Locus of the image of the point (2, 3) in the line $$(2x - 3y + 4) + k(x - 2y + 3) = 0$$, k $$\in \mathbb{R}$$, is a

The given equation is $$(2x - 3y + 4) + k(x - 2y + 3) = 0$$. This represents a family of lines passing through the intersection of:

$$L_1: 2x - 3y + 4 = 0$$ and $$L_2: x - 2y + 3 = 0$$

To find the intersection point ($$P$$), solve the two equations

$$\implies \mathbf{y = 2}$$, $$\mathbf{x = 1}$$.

Thus, all lines in the family pass through the fixed point $$P(1, 2)$$.

Let $$A(2, 3)$$ be the given point and $$A'$$ be its image in any line $$L$$ from the family.
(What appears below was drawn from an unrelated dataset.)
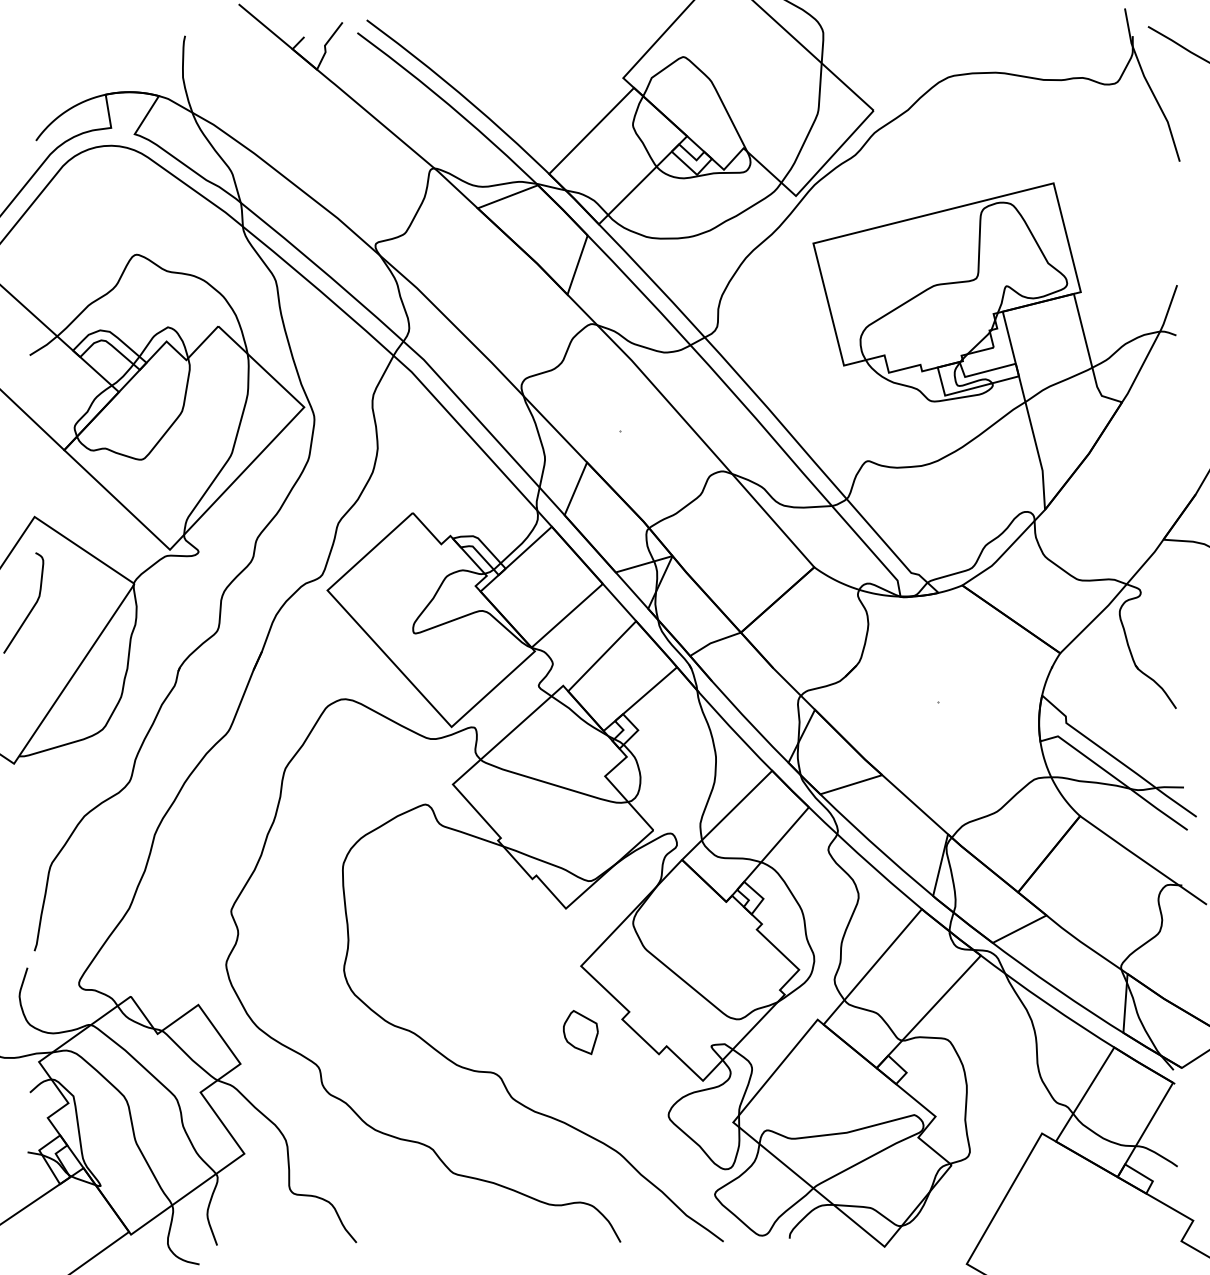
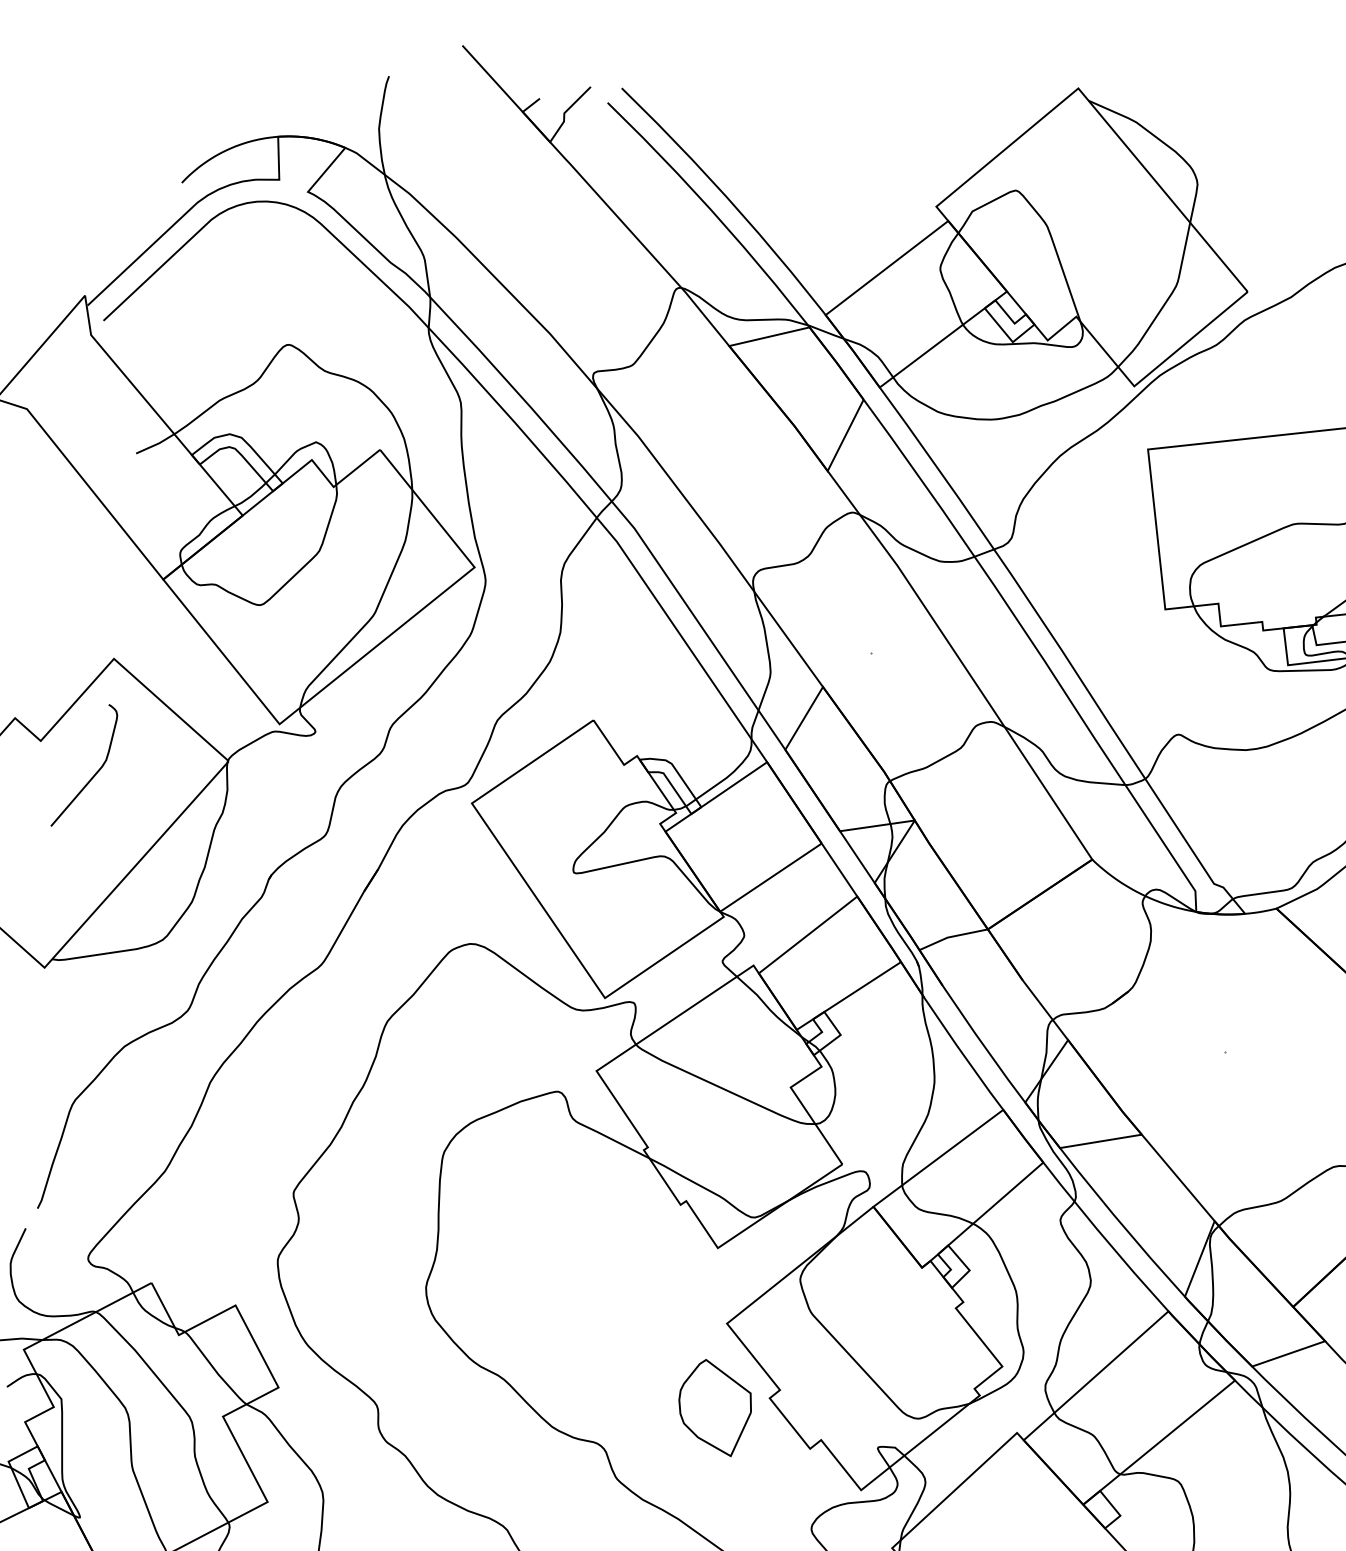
part: (580, 1032) -> (714, 1407), size x1.67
By the definition of a reflection, the line $$L$$ is the perpendicular bisector of the segment $$AA'$$.

Since the fixed point $$P(1, 2)$$ lies on every such line $$L$$, it must be equidistant from the point $$A$$ and its image $$A'$$.

$$\text{Therefore, } PA = PA'$$

$$PA = \sqrt{(2-1)^2 + (3-2)^2} = \sqrt{1^2 + 1^2} = \sqrt{2}$$

Since $$PA' = PA = \sqrt{2}$$, the image $$A'$$ always remains at a constant distance of $$\sqrt{2}$$ from the fixed point $$P(1, 2)$$.

The locus of a point moving at a constant distance from a fixed point is a circle, 

with Center: $$(1, 2)$$, and Radius: $$\sqrt{2}$$